Y ahí estaba mi error. No era que aún trabajara con Gerard. Era que omití toda una parte de mi vida, por miedo a perder lo que tenía con Andrés. Pero al final, fue esa omisión la que nos rompió.

Andrés se levantó de la cama, sin decir una palabra. Me miró, con los ojos llenos de decepción. Sentí cómo la distancia entre nosotros crecía, invisible pero palpable.

"Será mejor que te vayas", dijo, su voz baja pero firme. "No puedo seguir con esto, no después de lo que descubrí hoy".

Me quedé paralizada unos segundos, mi corazón latiendo en mis oídos. Sabía que mi ropa estaba en la silla, justo donde él estaba parado. Tenía que pasar cerca de él, rozar ese muro invisible de resentimiento.

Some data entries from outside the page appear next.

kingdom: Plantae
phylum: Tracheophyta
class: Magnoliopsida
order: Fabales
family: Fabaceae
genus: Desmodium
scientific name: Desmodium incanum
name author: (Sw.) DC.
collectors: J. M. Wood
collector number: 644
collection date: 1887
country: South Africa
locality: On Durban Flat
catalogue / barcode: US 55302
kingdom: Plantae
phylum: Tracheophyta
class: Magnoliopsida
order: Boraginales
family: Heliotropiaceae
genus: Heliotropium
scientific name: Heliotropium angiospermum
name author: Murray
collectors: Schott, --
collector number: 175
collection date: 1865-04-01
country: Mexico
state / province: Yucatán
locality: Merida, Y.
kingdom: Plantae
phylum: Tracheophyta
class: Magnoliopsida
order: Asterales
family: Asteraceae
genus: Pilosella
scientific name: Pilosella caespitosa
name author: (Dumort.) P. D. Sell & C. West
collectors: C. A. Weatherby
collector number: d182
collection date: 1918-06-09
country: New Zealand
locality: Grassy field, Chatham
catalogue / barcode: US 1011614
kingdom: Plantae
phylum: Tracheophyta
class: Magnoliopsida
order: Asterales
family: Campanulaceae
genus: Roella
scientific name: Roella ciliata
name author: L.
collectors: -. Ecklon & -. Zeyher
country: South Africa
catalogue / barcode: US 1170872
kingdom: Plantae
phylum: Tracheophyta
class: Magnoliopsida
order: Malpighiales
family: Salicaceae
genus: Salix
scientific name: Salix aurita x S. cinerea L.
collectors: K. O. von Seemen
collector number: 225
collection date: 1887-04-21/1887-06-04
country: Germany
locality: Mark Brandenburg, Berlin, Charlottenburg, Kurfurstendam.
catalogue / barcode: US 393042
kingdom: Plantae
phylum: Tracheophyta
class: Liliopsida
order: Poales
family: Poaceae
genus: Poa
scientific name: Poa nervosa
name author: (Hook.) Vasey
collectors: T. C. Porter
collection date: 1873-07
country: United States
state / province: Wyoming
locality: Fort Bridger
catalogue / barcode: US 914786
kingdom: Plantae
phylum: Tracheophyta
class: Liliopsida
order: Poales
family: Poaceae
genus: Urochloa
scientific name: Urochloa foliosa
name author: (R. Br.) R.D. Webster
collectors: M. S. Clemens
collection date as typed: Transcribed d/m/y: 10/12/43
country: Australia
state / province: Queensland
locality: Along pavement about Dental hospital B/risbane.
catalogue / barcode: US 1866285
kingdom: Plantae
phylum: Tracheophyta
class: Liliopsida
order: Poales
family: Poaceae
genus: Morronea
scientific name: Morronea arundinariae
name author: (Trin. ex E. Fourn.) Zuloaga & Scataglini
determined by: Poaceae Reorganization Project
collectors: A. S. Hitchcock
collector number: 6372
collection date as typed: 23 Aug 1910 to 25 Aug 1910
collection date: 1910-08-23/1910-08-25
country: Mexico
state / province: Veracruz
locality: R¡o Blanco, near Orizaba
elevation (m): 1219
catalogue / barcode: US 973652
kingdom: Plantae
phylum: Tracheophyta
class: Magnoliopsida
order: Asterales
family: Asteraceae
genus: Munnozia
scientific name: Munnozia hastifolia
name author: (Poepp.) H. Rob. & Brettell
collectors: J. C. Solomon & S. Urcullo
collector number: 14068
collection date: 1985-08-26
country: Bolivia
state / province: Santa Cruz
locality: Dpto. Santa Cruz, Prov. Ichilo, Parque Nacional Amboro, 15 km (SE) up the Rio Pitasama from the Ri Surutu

Me senté al borde de la cama, incómoda, y miré el suelo antes de levantarme. Me acerqué a la silla lentamente, sintiendo sus ojos sobre mí, ese silencio que llenaba la habitación como una sentencia ineludible. Tomé mi ropa y, con las manos temblorosas, empecé a vestirme. La incomodidad era tan densa que apenas podía respirar.

Andrés no dijo nada, pero cada segundo se sentía eterno. Mi camiseta se atascó en el cuello un instante, aumentando la agonía. Cuando finalmente estuve lista, me volví hacia él, esperando una mirada, alguna señal de que aún había algo que salvar. Pero no la había.

"Lo siento", dije en un susurro, sabiendo que no haría diferencia.

Él ni siquiera me miró. "Vete", repitió, ahora más frío.

Tomé mis cosas y me dirigí hacia la puerta, sintiendo el peso de sus palabras aplastándome. La tensión era sofocante. Sabía que había perdido algo importante, no solo a Andrés, sino la posibilidad de tener una vida sencilla, sin complicaciones, algo que anhelaba sin darme cuenta.

Y ahora, otra vez, me encontraba sola, rodeada de las consecuencias de mis propias decisiones.